Signature algorithms

Signature is used to guarantee integrity and non-repudiation. Digital signatures are based on public key cryptography: the party that signs a message holds the private key, the one that verifies the signature holds the public key.

The cryptolib actually signs a hash of the message data concatenated with a timestamp.

  • PSS (Probabilistic Signature Scheme) : The algorithm used to sign a plaintext is almost the same as the one used to cipher a plaintext in RSA; except that the private key is used to sign, and the public key to check if the signature is authentic.

  • DSS (Digital Signature Standard): This algorithm works in the framework of DSA public-key cryptosystems and is based on the algebraic properties of modular exponentiation, together with the discrete logarithm problem, which is considered to be computationally intractable. The algorithm uses a key pair consisting of a public key and a private key. The private key is used to generate a digital signature for a message, and such a signature can be verified by using the signer's corresponding public key. The digital signature provides message authentication (the receiver can verify the origin of the message), integrity (the receiver can verify that the message has not been modified since it was signed) and non-repudiation (the sender cannot falsely claim that they have not signed the message). Also works with ECC keys, based on elliptic curves.

Hashing functions

Cryptographic hash functions take arbitrary binary strings as input, and produce a random-like fixed-length output (called digest or hash value). It is practically infeasible to derive the original input data from the digest. In other words, the cryptographic hash function is one-way (pre-image resistance). Given the digest of one message, it is also practically infeasible to find another message (second pre-image) with the same digest (weak collision resistance).
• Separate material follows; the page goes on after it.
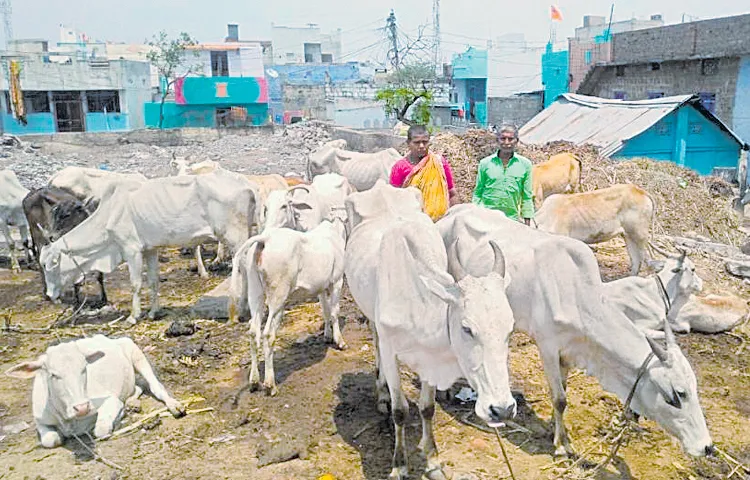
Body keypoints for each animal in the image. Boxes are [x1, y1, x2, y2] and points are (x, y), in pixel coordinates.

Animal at [5, 336, 184, 448]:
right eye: (53, 375)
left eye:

wacryptolib.utilities.SUPPORTED_HASH_ALGOS = ['SHA256', 'SHA512', 'SHA3_256', 'SHA3_512']

Hash algorithms authorized for use with hash_message()

Storage formats

Serialization of cryptoconfs and cryptainers is done using Pymongo's Extended Json format (bson might one day be used as an alternative). This Json dialect indeed supports many more data types: bytes, UUIDs, datetimes...
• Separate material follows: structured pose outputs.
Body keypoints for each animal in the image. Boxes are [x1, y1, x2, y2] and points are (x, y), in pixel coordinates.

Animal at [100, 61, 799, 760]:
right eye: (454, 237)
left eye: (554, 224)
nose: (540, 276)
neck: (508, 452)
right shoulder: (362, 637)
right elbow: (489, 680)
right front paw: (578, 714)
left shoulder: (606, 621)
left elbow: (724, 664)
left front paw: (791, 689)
Hint: to convert base64 UUIDs stored in containers to a more natural hexadecimal form, use a converter like https://base64.guru/converter/decode/hex

The encrypted payload of cryptainers can either be stored as base64 string inside the JSON cryptainer (inline mode), or in a raw ciphertext file nearby (offloaded mode).

Unless specified otherwise, UTF8 is assumed as the encoding of all text data (ex. for decryption reports).

Communication protocols

Communication with remote APIs is done using JSON-RPC, but still with Pymongo's Extended Json dialect.

Errors are reported using our custom StatusSlugs implementation, which facilitate transmitting hierachical exceptions in webservices.

In the future, other API types (ex. RESTful) could be implemented similarly, to facilitate integration with other languages and platfoms.

Notes on safety and performance

  • Encryption tags/macs should be computed on ciphertexts (encrypted payloads), not plaintext (initial data). Attempting decryption on crafted payloads is indeed an important attack vector, so integrity checks should occur before decryption, thanks to proper tags/macs. We shall rely on modern ciphers with AEAD (for Authenticated Encryption with Associated Data) to have both confidentiality and integrity in the same process.

  • Security resides in the cryptosystem as a whole, not in individual algorithms. So it's more important to ensure that each workflow step is immune to main attack vectors, than to relentlessly seek safer algorithms and longer keys.

  • Algorithms used should be part of easily accessible headers, not embedded into layers of multi-encrypted data. It is indeed more important to review these selected algorithms and detect broken/obsolete ones, than to hide them from potential attackers to attempt "security through obscurity".

  • Compression of content must occur BEFORE encryption, since ciphertexts naturally have much higher entropy than plaintext. In particular, media data can often achieve high compression ratio at the cost of some accuracy loss.